7 March 2021
Toda língua tem seus heróis e seus períodos heróicos, a Idade Média, por exemplo, na Inglaterra e Portugal, quando se afirmaram os respectivos vernáculos em processos históricos peculiares.

Dialeto ou dialética?

No caso dos ingleses, quando “o uso do francês nas transações oficiais entrou em franco declínio” (JOHNSON) com a Guerra dos Cem Anos (1337-1453), e no caso dos portugueses com o surgimento do idioma específico ao espaço do território entrecruzado de reconquistadores e reconquistados. Dirigentes, diplomatas e eruditos continuaram a escrever em latim, mas paulatinamente se consolidou o idioma nacional falado e escrito pelos plebeus, para o que contribuiu o escritor medieval Chaucer que “acrescentou mais de mil palavras ao inglês” (Ibid.) manejando a linguagem popular e erudita.

Historicamente, mais relevante do que a norma culta – praticada por vezes na língua estrangeira ou condicionada pela relatinização renascentista – estabeleceu-se como demanda inescapável da formação das nacionalidades uma “`norma lingüística ideal´, que a todos se impõe e se torna importantíssimo instrumento de coesão social” (MELO). A partir do refinamento humanista no século XVI, a sofisticação estética verificada nas grandes obras literárias repercutiu normativamente na língua, cujo melhor exemplo é o de Camões, “o plasmador da língua portuguesa literária” (Ibid.).

É impossível falar nos dias de hoje no emprego idiomático corrente de uma norma culta, circunscrita à excelência e excepcionalidade de escritos que servem de referência ao emprego da língua. Porém, a vida social moderna se dá em torno da comunicação baseada na “norma lingüística ideal”, comum, uni ou multilíngüe conforme o país, desafiada por uma expansão do conhecimento que lhe exige, em contrapartida, precisão, concisão e objetividade, mesmo nos “dialetos” modernos das diversas áreas de atividade.

A norma lingüística se confunde com a educação, de onde decorre o preparo dos cidadãos para viverem em sociedade, cuja prosperidade depende da capacidade deles produzirem e consumirem bens, para o quê é necessário conhecimento, o qual precisa ser produzido por meio da pesquisa, que se remete novamente à educação, para fechar o círculo no ponto inicial da linguagem compreensível por todos, portanto comum e inevitavelmente correta na funcionalidade que dela se espera.

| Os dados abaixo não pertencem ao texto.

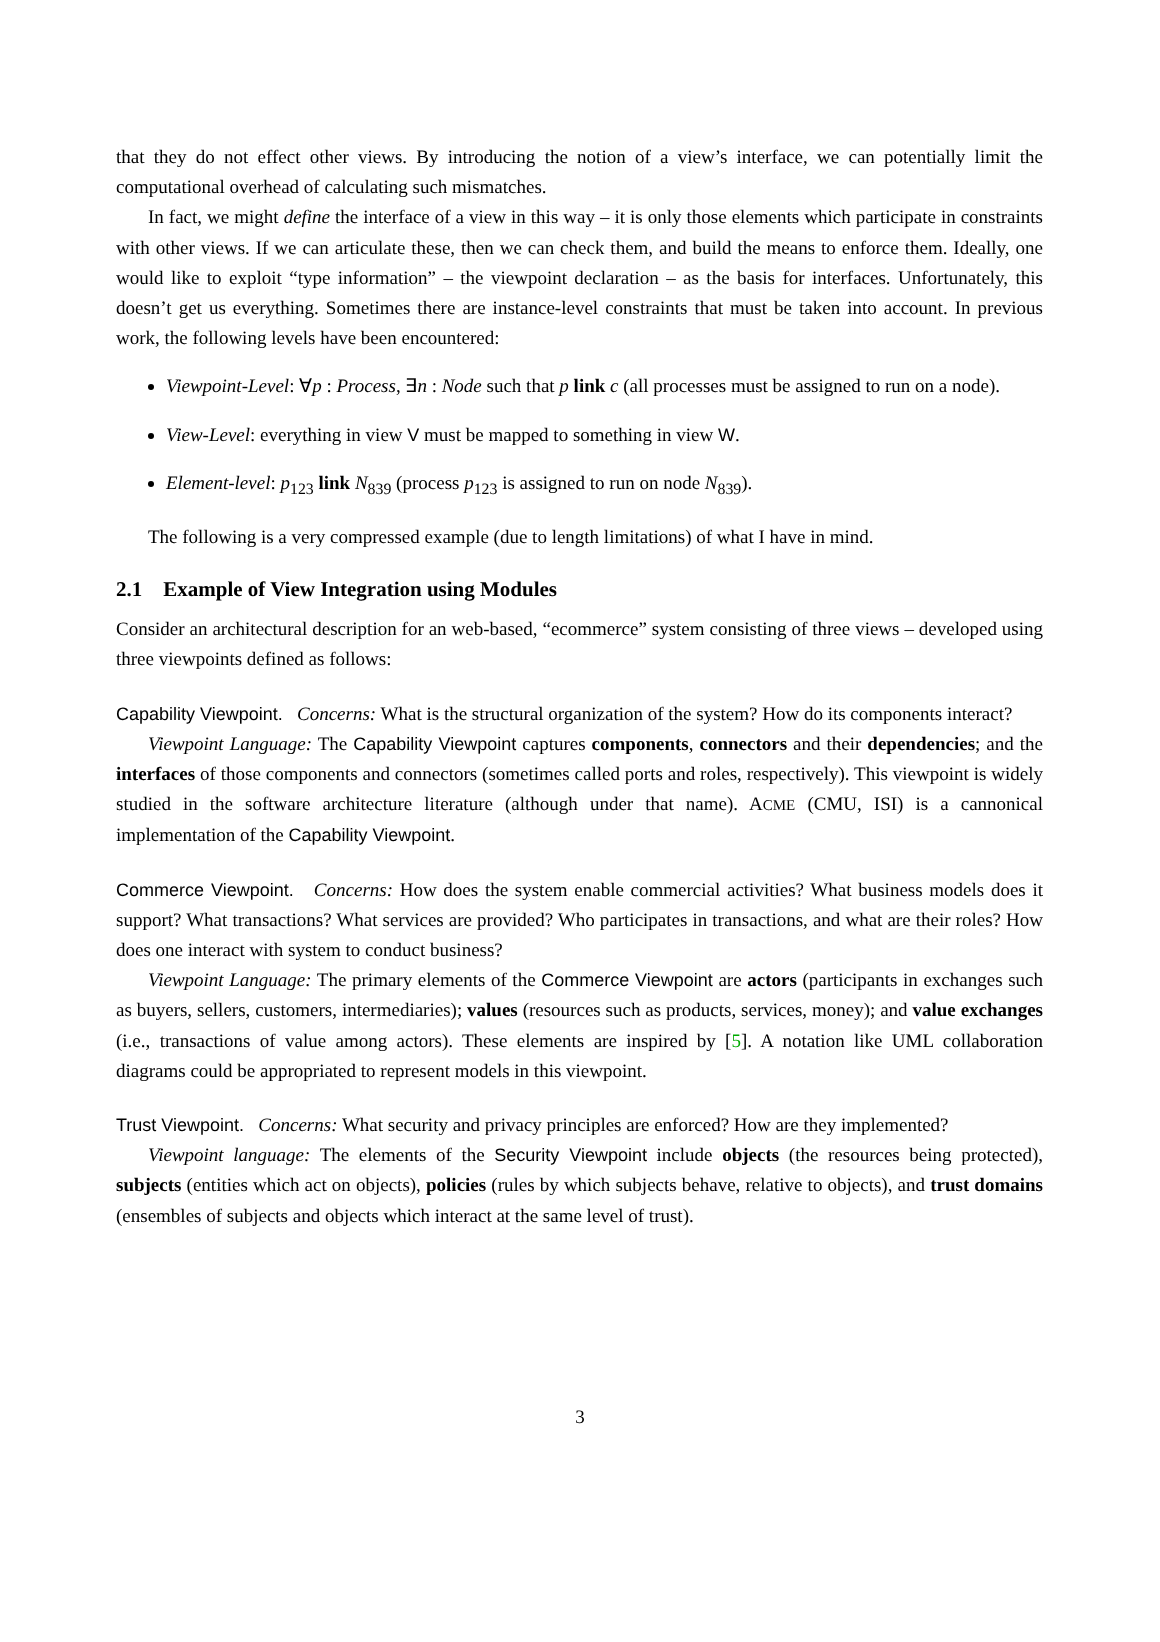that they do not effect other views. By introducing the notion of a view’s interface, we can potentially limit the computational overhead of calculating such mismatches.
In fact, we might define the interface of a view in this way – it is only those elements which participate in constraints with other views. If we can articulate these, then we can check them, and build the means to enforce them. Ideally, one would like to exploit “type information” – the viewpoint declaration – as the basis for interfaces. Unfortunately, this doesn’t get us everything. Sometimes there are instance-level constraints that must be taken into account. In previous work, the following levels have been encountered:
Viewpoint-Level: ∀p : Process, ∃n : Node such that p link c (all processes must be assigned to run on a node).
View-Level: everything in view V must be mapped to something in view W.
Element-level: p<sub>123</sub> link N<sub>839</sub> (process p<sub>123</sub> is assigned to run on node N<sub>839</sub>).
The following is a very compressed example (due to length limitations) of what I have in mind.
2.1 Example of View Integration using Modules
Consider an architectural description for an web-based, “ecommerce” system consisting of three views – developed using three viewpoints defined as follows:
Capability Viewpoint. Concerns: What is the structural organization of the system? How do its components interact?
Viewpoint Language: The Capability Viewpoint captures components, connectors and their dependencies; and the interfaces of those components and connectors (sometimes called ports and roles, respectively). This viewpoint is widely studied in the software architecture literature (although under that name). ACME (CMU, ISI) is a cannonical implementation of the Capability Viewpoint.
Commerce Viewpoint. Concerns: How does the system enable commercial activities? What business models does it support? What transactions? What services are provided? Who participates in transactions, and what are their roles? How does one interact with system to conduct business?
Viewpoint Language: The primary elements of the Commerce Viewpoint are actors (participants in exchanges such as buyers, sellers, customers, intermediaries); values (resources such as products, services, money); and value exchanges (i.e., transactions of value among actors). These elements are inspired by [5]. A notation like UML collaboration diagrams could be appropriated to represent models in this viewpoint.
Trust Viewpoint. Concerns: What security and privacy principles are enforced? How are they implemented?
Viewpoint language: The elements of the Security Viewpoint include objects (the resources being protected), subjects (entities which act on objects), policies (rules by which subjects behave, relative to objects), and trust domains (ensembles of subjects and objects which interact at the same level of trust).
3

Não parece caber numa perspectiva admissível de vida em sociedade a aceitação sistêmica do erro, que no caso da língua implicaria na abdicação do dever de ensinar e do direito de aprender a “norma lingüística ideal”, comum, portanto, que assegura igualdade de oportunidades e participação a todos os indivíduos. Não é possível levar a sério a defesa desse erro, a menos que não estejamos tratando da perpetuação dos dialetos da deseducação por leniência, mas sim de uma dialética que oponha “cultos” e “incultos”, inverta-os no certo e errado a partir da responsabilidade de uns pelo não saber de outros e coloque todos na nova síntese de um nirvana ideológico hospedado no governo.

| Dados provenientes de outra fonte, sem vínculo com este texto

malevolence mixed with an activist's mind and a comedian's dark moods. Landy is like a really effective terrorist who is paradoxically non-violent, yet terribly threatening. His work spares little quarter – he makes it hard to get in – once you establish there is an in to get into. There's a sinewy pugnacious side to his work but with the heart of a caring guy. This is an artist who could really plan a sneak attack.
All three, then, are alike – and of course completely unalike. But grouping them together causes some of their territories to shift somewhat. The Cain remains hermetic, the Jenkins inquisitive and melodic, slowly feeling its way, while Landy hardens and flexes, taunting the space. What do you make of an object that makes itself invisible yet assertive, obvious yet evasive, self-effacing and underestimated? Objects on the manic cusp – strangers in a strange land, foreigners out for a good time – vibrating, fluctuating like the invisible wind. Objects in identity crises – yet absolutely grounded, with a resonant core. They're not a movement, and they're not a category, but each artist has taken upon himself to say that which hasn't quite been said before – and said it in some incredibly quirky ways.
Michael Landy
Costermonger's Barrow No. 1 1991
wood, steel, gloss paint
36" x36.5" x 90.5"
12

Em dias de novos significados para termos antigos, cabe perguntar se isso é republicano.

 

Sérgio Paulo Muniz Costa, *Historiador,  membro do CPE da UFJF, pesquisador de Segurança e Defesa do CEBRI e responsável pela Clio Consultoria Histórica. Foi Delegado do Brasil na Junta Interamericana de Defesa, órgão de assessoria da OEA para assuntos de segurança hemisférica.